Extract every line of text in the listing below, reproducing each one verbatim. Omit the pictures from your answer.

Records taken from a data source
____________________

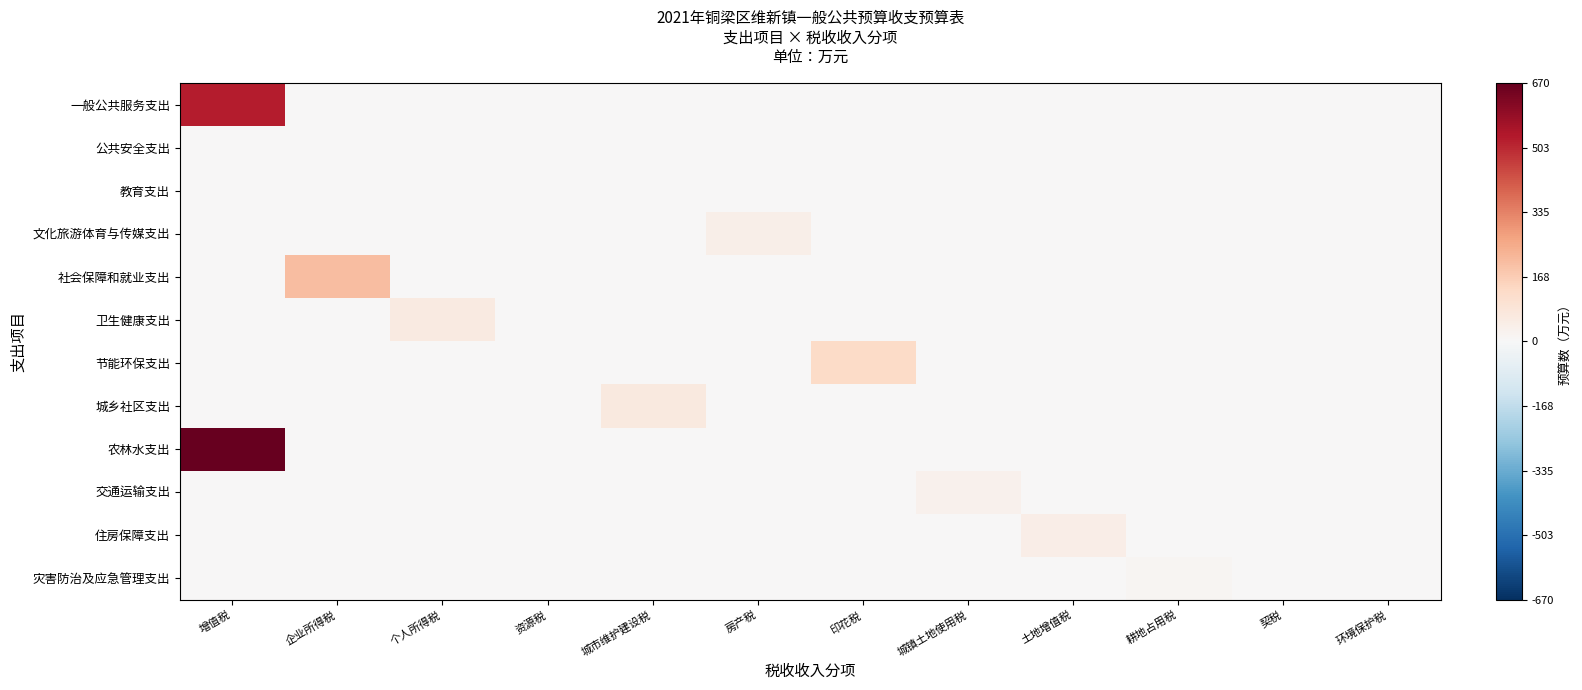

At 增值税, list the series in order from smallest to largest.

公共安全支出, 教育支出, 文化旅游体育与传媒支出, 社会保障和就业支出, 卫生健康支出, 节能环保支出, 城乡社区支出, 交通运输支出, 住房保障支出, 灾害防治及应急管理支出, 一般公共服务支出, 农林水支出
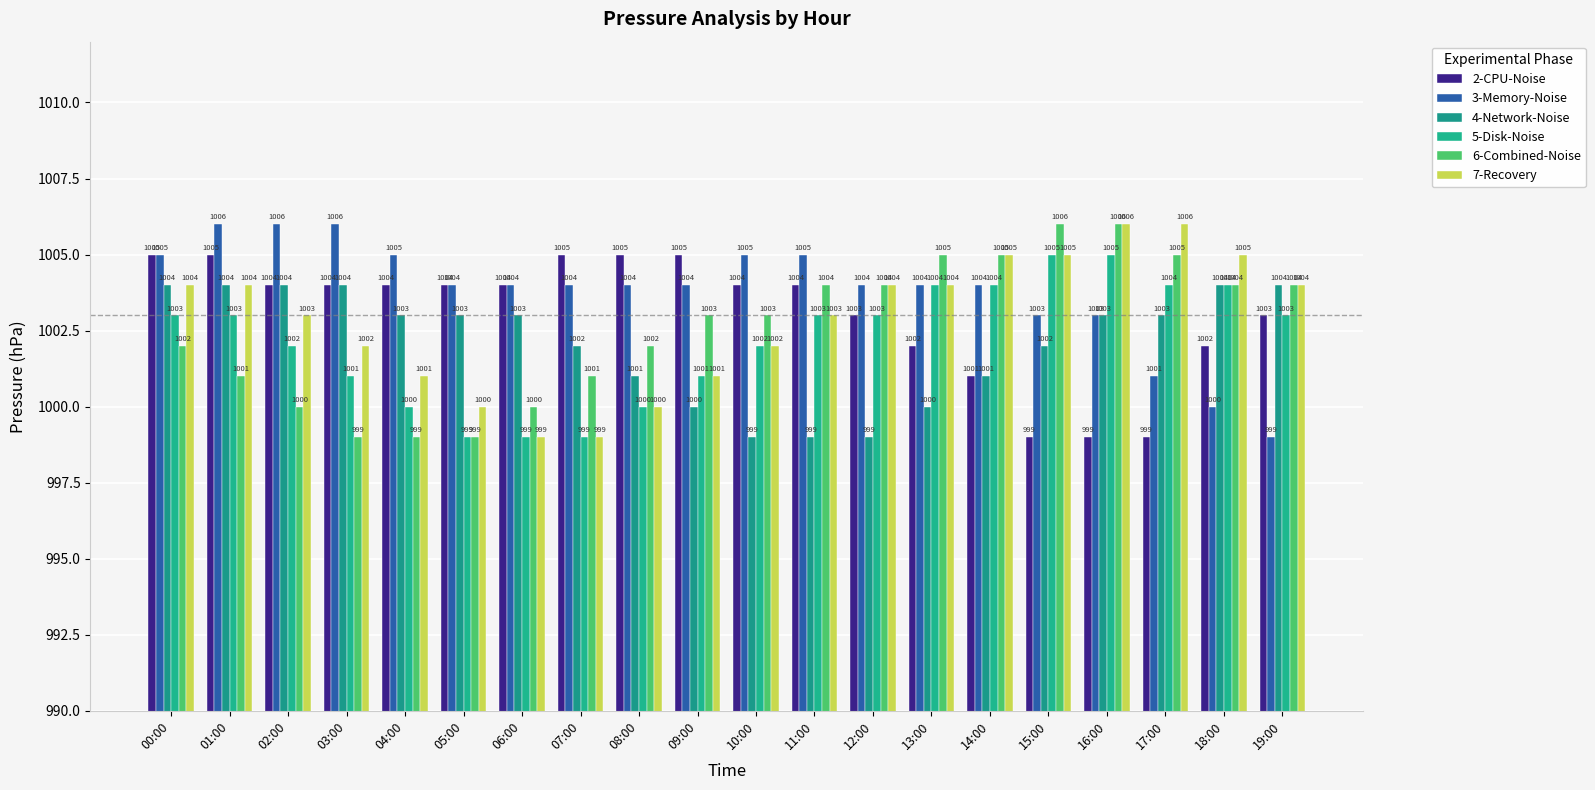

Where is 3-Memory-Noise nearest to the value 1002?

15:00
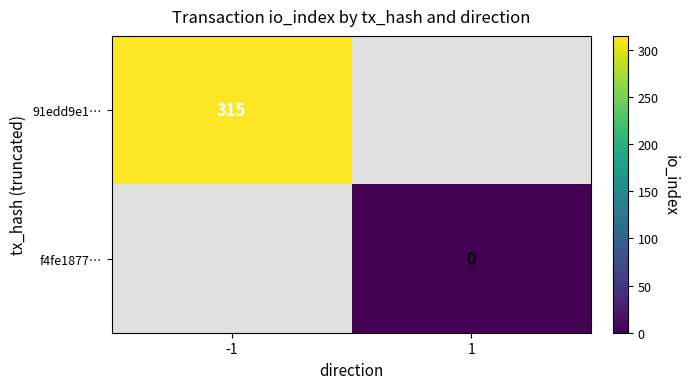

What is the greatest value displayed?

315.0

____________________

## [TASK OUTPUT]
At 增值税, list the series in order from smallest to largest.

公共安全支出, 教育支出, 文化旅游体育与传媒支出, 社会保障和就业支出, 卫生健康支出, 节能环保支出, 城乡社区支出, 交通运输支出, 住房保障支出, 灾害防治及应急管理支出, 一般公共服务支出, 农林水支出

Where is 3-Memory-Noise nearest to the value 1002?

15:00

What is the greatest value displayed?

315.0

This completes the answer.